So schön wie hier kanns im Himmel gar nicht sein - Christoph Schlingensief

  • # Taschenbuch: 256 Seiten
    # Verlag: btb Verlag (20. September 2010)
    # Sprache: Deutsch


    Kurzbeschreibung
    Wie weiterleben, wenn man von einem Moment auf den anderen aus der Lebensbahn geworfen wird, wenn der Tod plötzlich nahe rückt? Christoph Schlingensiefs bewegendes Protokoll einer Selbstbefragung ist ein Geschenk an uns alle, an Kranke wie Gesunde, denen allzu oft die Worte fehlen, wenn Krankheit und Tod in das Leben einbrechen. Eine Kur der Worte gegen das Verstummen – und nicht zuletzt eine Liebeserklärung an die Welt.


    Über den Autor
    Christoph Schlingensief, geboren 1960, ist Theater- und Filmregisseur: Als Theaterregisseur debütierte er 1993 an Castorfs Volksbühne mit dem Projekt "100 Jahre CDU - Spiel ohne Grenzen". 1998 Gründung der Partei 'Chance 2000'; viele weitere provokante Projekte und Stücke. Schlingensief sorgte mit Filmen wie "Kettensägenmassaker", "Die 120 Tage von Bottrop"; Theaterinszenierungen wie "ATTA ATTA - die Kunst ist ausgebrochen!" und Polit-Aktionskunst wie "Chance 2000" oder dem legendären Wiencontainer "Ausländer raus" für Aufsehen. Er wurde u.a. mit dem Prix Futura und dem Prix Europa ausgezeichnet. Christoph Schlingensief verstarb 2010.


    Meine Meinung

    "Die Freude am Kleinen. [...] Wir machen uns dann eine richtig schöne Zeit, erleben kleine Sachen und freuen uns, dass wir sie erleben. Das ist eigentlich die Hauptsache: das Große im Kleinen."

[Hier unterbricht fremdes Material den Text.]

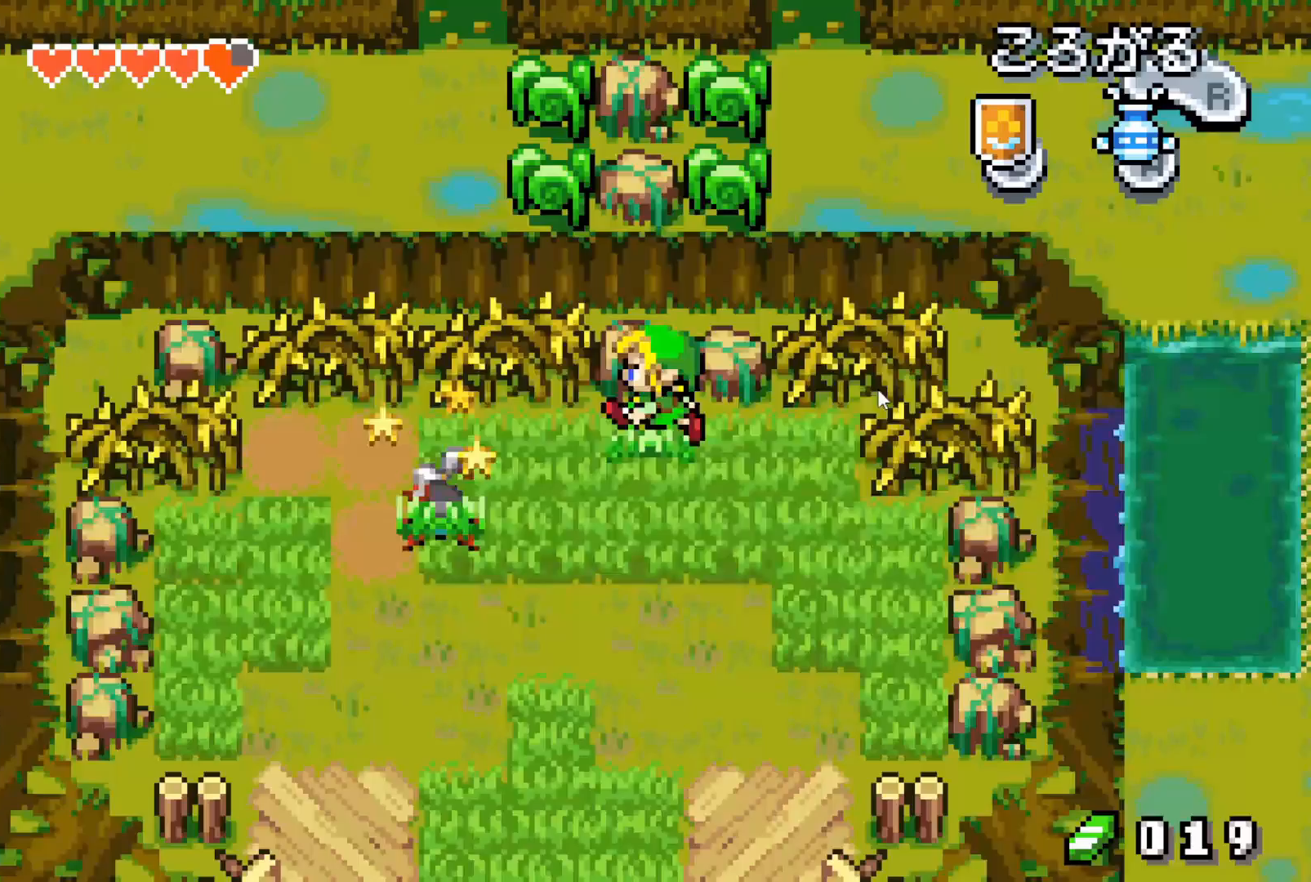
{"buttons": ["DPAD_LEFT"], "events": [[33, "DPAD_UP", "up"], [233, "B", "down"], [333, "B", "up"]]}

    Christoph Schlingensief erzählt in seinem Krebstagebuch von der Diagnose Lungenkrebs, den Anfängen der Erkrankung und den Kampf, den er gegen den Krebs führt. Die Einträge spricht Schlingensief vor allem während der Nacht in ein Diktiergerät.


    Beeindruckend an dem Buch ist, dass Schlingensief den Kampf gegen den Krebs erbittert auf sich nimmt und alle möglichen Wege - dabei schreckt er auch nicht vor der antroposophischen Medizin oder auch der Zuwendung zur Religion zurück - geht, um so lange wie möglich noch weiter leben zu können. Dies ist auch gleichzeitig sehr erschütternd, da ich jetzt als Leser weiß, dass er nicht mehr so lange leben konnte, wie er sich das immer wieder selbst erhofft hatte.


    Dieser Lebensmut und Wille gegen die Krankheit zu kämpfen, bröckelt jedoch auch immer wieder zwischendurch:


    "Ich werde die Entscheidung treffen müssen, ob ich mir in den Kopf schieße, habe aber keine Pistole; ob ich in die Badewanne steige und mir einfach die Adern aufmache; oder ob ich irgendwie aus dem Fenster falle, dazu ist es hier aber nicht hoch genug. Oder ob ich hoffentlich Tabletten kriege und irgendwas anderes: Denn der Lebenswille, den ich die ganze Zeit geheuchelt habe, dieses Gefühl von, ja, Christoph, der hat Kraft, der macht's - das ist vorbei. Ich bin müde. Ich bin fertig. Ich bin schon lange müde. Ich habe genug gestrampelt. Ich habe genug gemacht."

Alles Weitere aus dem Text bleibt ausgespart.